Psalm 139
Temptation will always be out there. The devil cannot MAKE you do anything. God gives you the exit door. It is up to you to choose the exit door.
God will take care of you and anything that you lose, He will replace with something better.
I am confident that God loves me and has a plan for my life. He is going to do something in me that is going to be amazing.
I got a call from The X on Friday, while I was working in the yard. I know I shouldn't have answered. But...I did. sigh. He wanted to let me know he paid the $20 bills owed for our kids when they visited the Minute Clinic...months ago. I thanked him and offered to reimburse him when he comes for his stuff. He told me he would appreciate that. wow...okay.

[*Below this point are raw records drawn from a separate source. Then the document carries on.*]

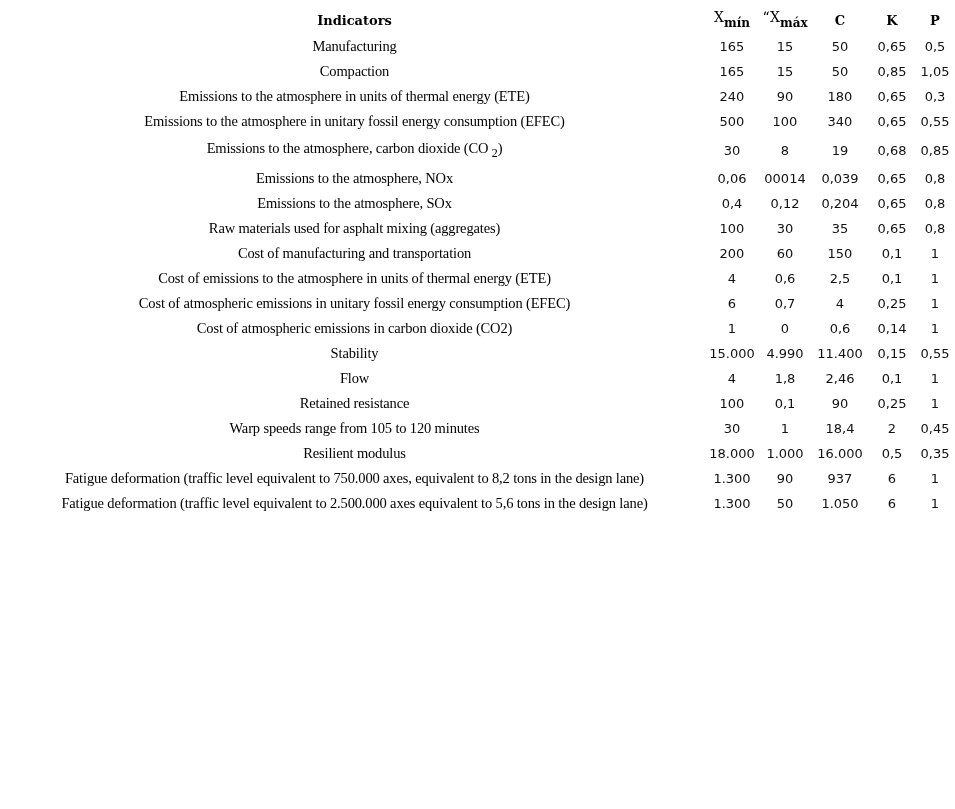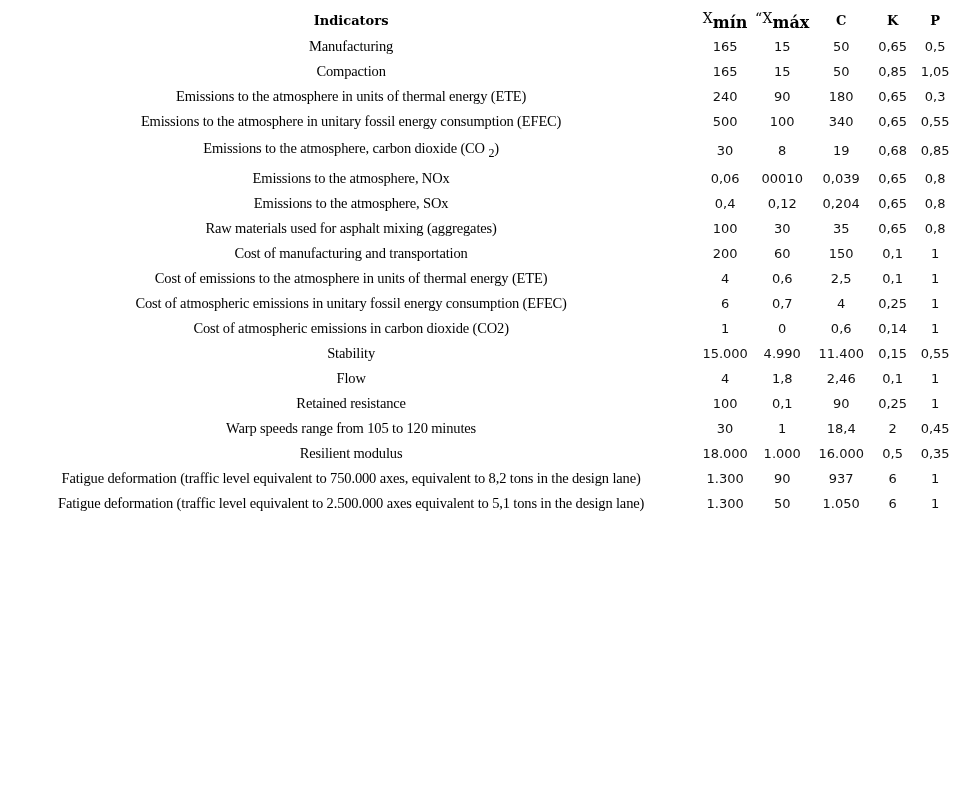--- a/index.html
+++ b/index.html
@@ -25,21 +25,21 @@
     }
     th {
       font-family: "DejaVu Serif", "Liberation Serif", serif;
       font-weight: bold;
       font-size: 13px;
       height: 28px;
       margin-top: 20px;
     }
     th.label-head { width: 695px; }
     th sub {
-      font-size: 16px;
+      font-size: 12px;
       position: relative;
       top: 2px;
       vertical-align: baseline;
     }
     th .x { font-weight: normal; font-size: 14px; position: relative; top: -3px; }
     td.label {
       font-family: Liberation Serif, serif;
       font-size: 14.5px;
       letter-spacing: -0.15px;
       height: 25px;
@@ -109,21 +109,21 @@
       <td class="label"><span>Emissions to the atmosphere, carbon dioxide (CO</span> <sub>2</sub><span>)</span></td>
       <td class="num">30</td>
       <td class="num">8</td>
       <td class="num">19</td>
       <td class="num">0,68</td>
       <td class="num">0,85</td>
     </tr>
     <tr>
       <td class="label">Emissions to the atmosphere, NOx</td>
       <td class="num">0,06</td>
-      <td class="num">00010</td>
+      <td class="num">00014</td>
       <td class="num">0,039</td>
       <td class="num">0,65</td>
       <td class="num">0,8</td>
     </tr>
     <tr>
       <td class="label">Emissions to the atmosphere, SOx</td>
       <td class="num">0,4</td>
       <td class="num">0,12</td>
       <td class="num">0,204</td>
       <td class="num">0,65</td>
@@ -211,21 +211,21 @@
     </tr>
     <tr>
       <td class="label">Fatigue deformation (traffic level equivalent to 750.000 axes, equivalent to 8,2 tons in the design lane)</td>
       <td class="num">1.300</td>
       <td class="num">90</td>
       <td class="num">937</td>
       <td class="num">6</td>
       <td class="num">1</td>
     </tr>
     <tr>
-      <td class="label">Fatigue deformation (traffic level equivalent to 2.500.000 axes equivalent to 5,1 tons in the design lane)</td>
+      <td class="label">Fatigue deformation (traffic level equivalent to 2.500.000 axes equivalent to 5,6 tons in the design lane)</td>
       <td class="num">1.300</td>
       <td class="num">50</td>
       <td class="num">1.050</td>
       <td class="num">6</td>
       <td class="num">1</td>
     </tr>
   </tbody>
 </table>
 
 </body></html>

AND? Then he told me that he wanted to know that he isn't moving in with that woman or anything like that. I told him that I don't care. It is his life and he can do whatever he wants to do...he no longer needs to feel like he has to sugar coat anything or hide anything to spare my feelings because I don't care. He said, again, that he did not move out to Kansas with the intention of divorcing me. Me thinks thou dost protest too much. I have heard that out of him so much I am wondering just who he is trying to convince. He doesn't need to convince me of anything. He made his choice and that is that.
Genesis 28:15 And behold, I am with you and will keep you wherever you may go, and I will bring you back to this land; for I will not leave you until I have done all of which I have told you.
Have I been a good Christian throughout all of my life? No. I have faced temptation and I have not always chosen the exit door. I listened to too many other people throughout my life. I have listened to the voices that told me that I should do what made me happy/made me feel good/gave me instant gratification.
While God does not want us to be unhappy, sometimes our happiness is on the other side of the right choice. It may not always be instant gratification. "Instant" may have long lasting negative repercussions.
I have also learned, the hard way, to not listen to others. I cannot let what others think is right for me to do be the road map for me. I have to make sure I listen to what God tells me to do. I need to also trust that when I ask for forgiveness for my wrong choices that I am forgiven. God is so much more forgiving than humans.
I have also learned that just because I have gone through something that I see someone else going through, I can share MY experience but I should not insist that what 'worked' for me or my lessons learned are what they need to follow. I can share it with them but the best thing for that person to do it pray for guidance from God. He will guide them...all I can do is be there for moral support.
I have lost relationships throughout this and it hurt but God had to remove them from my life in order for me to lean on Him and not listen to THEM. God is working in my life. He does not take things from your life that He will not replace with something better. And that excites me. Whether what he replaces what I lost with that lost thing after it has been repaired to work even better or replaces it with something totally new.
I have been getting reminders and encouragement from all sides lately.
And today, I am rejoicing in my life. God is good. All the time.